DOCUMENT SECTION section start

The very next day, turning 100, Mickens arranged for McGee to fly with AOPA’s president and CEO Mark Baker in a Cessna Citation M2 to Arnold Palmer Regional Airport (KLBE) from Frederick.

Brigadier General McGee flies a Cessna Citation M2 to celebrate his 100th birthday. [Photo: Private Air Media Group]

“It was really nice to do those things,” Mickens reflected. “And then the pandemic hit.”

As his birthday approached, Mickens wanted to outdo himself, but pandemic restrictions called for something more subdued. 

“The only thing I ended up doing was arranging a flyover of a P-51 Mustang over his home in Bethesda. He even had a handheld radio to talk to the pilot who flew over at a low altitude.”

Mickens explained that in early 2021, as he spent time with McGee, his family explained that they’d received so many requests for the brigadier general to attend events in his honor, but the circumstances of the pandemic deterred any travel.

DOCUMENT SECTION section end

| REQUIREMENT 1 |
In the passage about McGee's birthday celebrations, what aircraft flew over his home in Bethesda?
| REQUIREMENT 2 |
Reproduce the passage about McGee's birthday celebrations, starting with "Mickens explained that" and going on through "deterred any travel.".

DATA LISTING section start

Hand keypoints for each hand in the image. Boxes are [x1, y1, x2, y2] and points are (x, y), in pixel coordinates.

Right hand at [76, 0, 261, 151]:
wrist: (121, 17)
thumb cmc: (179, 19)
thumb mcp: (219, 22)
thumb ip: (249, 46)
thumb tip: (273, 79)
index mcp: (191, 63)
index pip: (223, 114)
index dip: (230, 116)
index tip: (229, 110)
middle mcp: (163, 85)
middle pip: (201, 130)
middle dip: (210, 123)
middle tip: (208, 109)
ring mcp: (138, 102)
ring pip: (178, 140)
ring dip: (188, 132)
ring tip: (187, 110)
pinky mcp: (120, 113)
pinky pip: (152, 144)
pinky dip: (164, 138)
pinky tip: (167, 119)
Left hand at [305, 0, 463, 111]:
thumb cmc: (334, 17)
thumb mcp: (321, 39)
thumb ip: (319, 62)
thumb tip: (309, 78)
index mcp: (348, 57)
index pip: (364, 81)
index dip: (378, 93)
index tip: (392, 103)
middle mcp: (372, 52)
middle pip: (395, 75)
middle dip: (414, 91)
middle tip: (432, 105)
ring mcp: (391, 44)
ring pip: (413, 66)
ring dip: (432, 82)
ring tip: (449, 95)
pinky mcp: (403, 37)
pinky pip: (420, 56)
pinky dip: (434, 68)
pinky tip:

DATA LISTING section end

| SOLUTION 1 |
A P-51 Mustang.

| SOLUTION 2 |
Mickens explained that in early 2021, as he spent time with McGee, his family explained that they’d received so many requests for the brigadier general to attend events in his honor, but the circumstances of the pandemic deterred any travel.